Segment Start: Data supplied
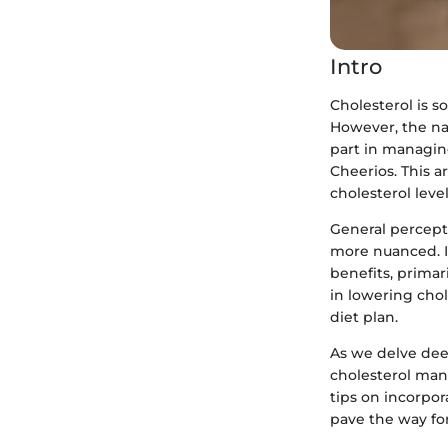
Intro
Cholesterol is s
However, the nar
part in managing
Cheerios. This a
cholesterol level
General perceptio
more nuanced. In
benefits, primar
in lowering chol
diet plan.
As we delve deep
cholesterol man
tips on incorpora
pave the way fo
Segment End: Data supplied
Segment Start: Data supplied
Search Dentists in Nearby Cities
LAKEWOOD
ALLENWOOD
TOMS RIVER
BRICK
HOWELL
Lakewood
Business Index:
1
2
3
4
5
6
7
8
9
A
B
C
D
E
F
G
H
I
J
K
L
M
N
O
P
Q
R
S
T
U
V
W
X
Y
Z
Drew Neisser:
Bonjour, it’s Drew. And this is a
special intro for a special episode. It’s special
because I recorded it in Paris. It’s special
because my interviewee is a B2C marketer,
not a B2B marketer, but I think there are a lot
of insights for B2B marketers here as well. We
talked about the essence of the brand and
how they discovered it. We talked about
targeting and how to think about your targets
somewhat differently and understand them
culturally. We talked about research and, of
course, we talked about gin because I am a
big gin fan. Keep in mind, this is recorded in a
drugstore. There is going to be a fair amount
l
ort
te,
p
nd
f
Segment End: Data supplied
Copy everything from the line with "Search Dentists in Nearby Cities" down to the line with "special intro for", swapping "Business Index" for "Company Index" and leaving the rest unchanged.

Search Dentists in Nearby Cities
LAKEWOOD
ALLENWOOD
TOMS RIVER
BRICK
HOWELL
Lakewood
Company Index:
1
2
3
4
5
6
7
8
9
A
B
C
D
E
F
G
H
I
J
K
L
M
N
O
P
Q
R
S
T
U
V
W
X
Y
Z
Drew Neisser:
Bonjour, it’s Drew. And this is a
special intro for a special episode. It’s special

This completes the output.